This present review is designed to show how a detailed analysis of protein sequence has been combined with information on tertiary structure and biochemical function to uncover a new superfamily of functionally diverse proteins, the cupins, and to trace their evolution from bacteria and archaea to eukaryotes including animals and higher plants. Specifically, this path leads from small enzymes found in primitive thermophilic microbes to plant enzymes of great medical value and thence to the multimeric seed storage proteins that comprise the major part of the human diet.

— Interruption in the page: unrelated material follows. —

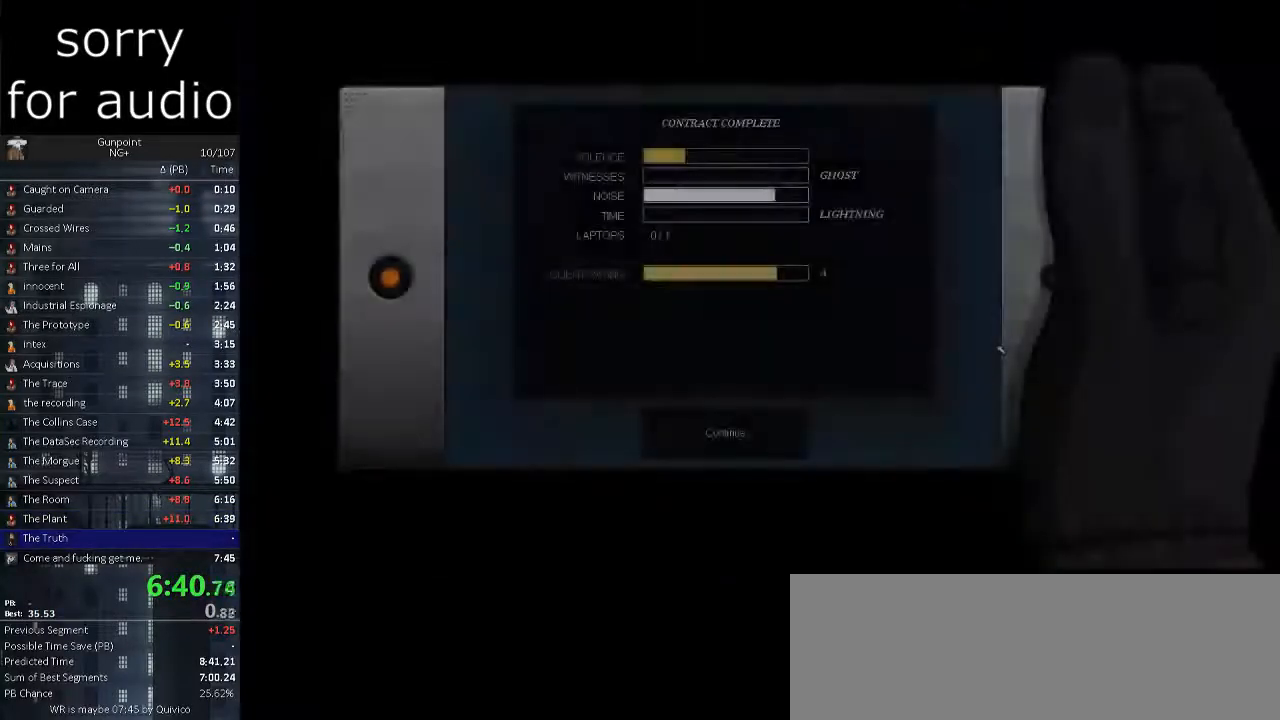
{"keys": [], "mouse": [], "events": [[417, "mouse_left", "down"], [500, "mouse_left", "up"]]}
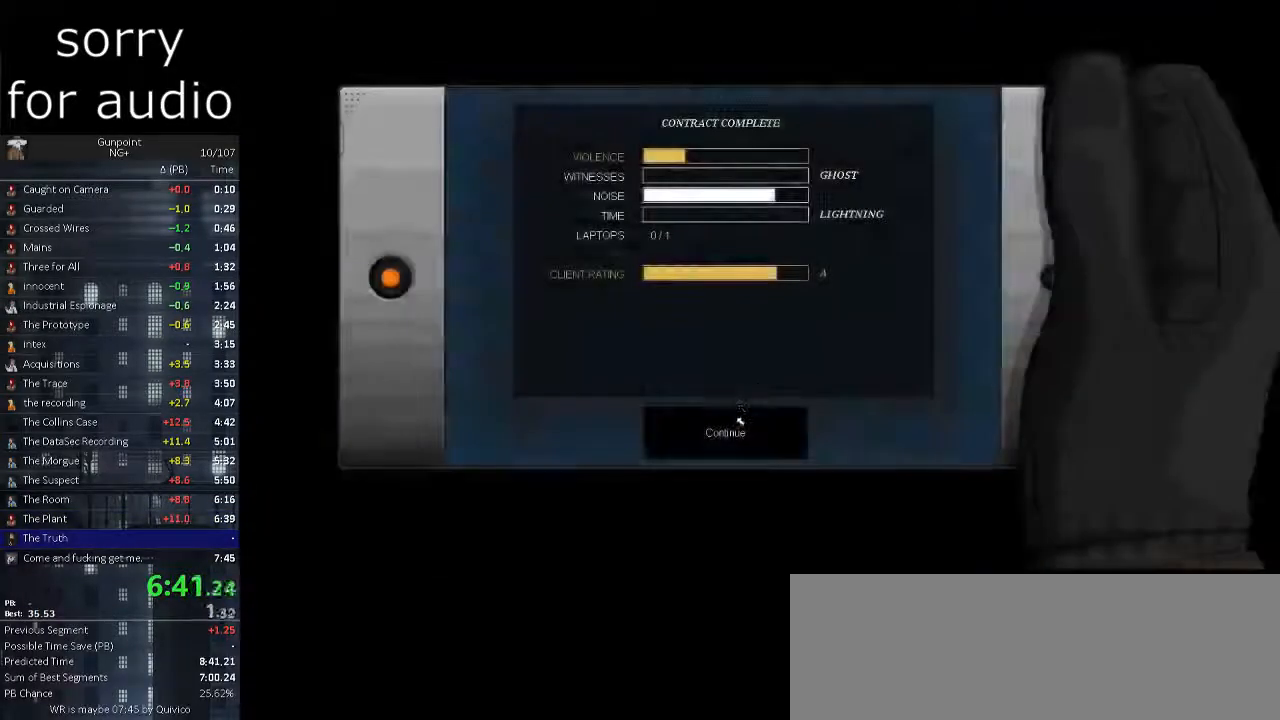
{"keys": [], "mouse": [], "events": [[50, "mouse_left", "down"], [200, "mouse_left", "up"]]}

DEFINITION OF THE CUPIN SUPERFAMILY
|
|
|---|
The term cupin (from the Latin term "cupa," for a
small barrel or cask) has been given (64) to a
-barrel
structural domain identified in a superfamily of prokaryotic and
eukaryotic proteins that include several enzymes, as well as factors
that bind sugars and other compounds (69). This superfamily
also includes many of the storage proteins from higher plants
(20), and it was the knowledge of the three-dimensional
structures of these proteins (155, 177) that allowed the
molecular modelling of the wheat protein germin (90), an
unusual protease-resistant protein with oxalate oxidase (OXO) (EC
1.2.3.4) activity (173). The main characteristic of the
cupin domain is a two-motif sequence (69) in which motif 1 corresponds to the C and D strands and motif 2 corresponds to the G and
H strands of the unit structure of the bean storage protein phaseolin
(177). Between these two motifs (usually His containing) is
a region, containing strands E and F, that varies in length from 15 residues in many of the bacterial enzymes to more than 50 residues in
some of the storage proteins (see Fig. 1); the exact number of residues
is one diagnostic feature of each subclass of protein. The other main
diagnostic feature is the overall organization of the protein, which
can comprise either a single domain, as in the germin and germin-like
proteins (46, 200), or a duplicated, two-domain structure.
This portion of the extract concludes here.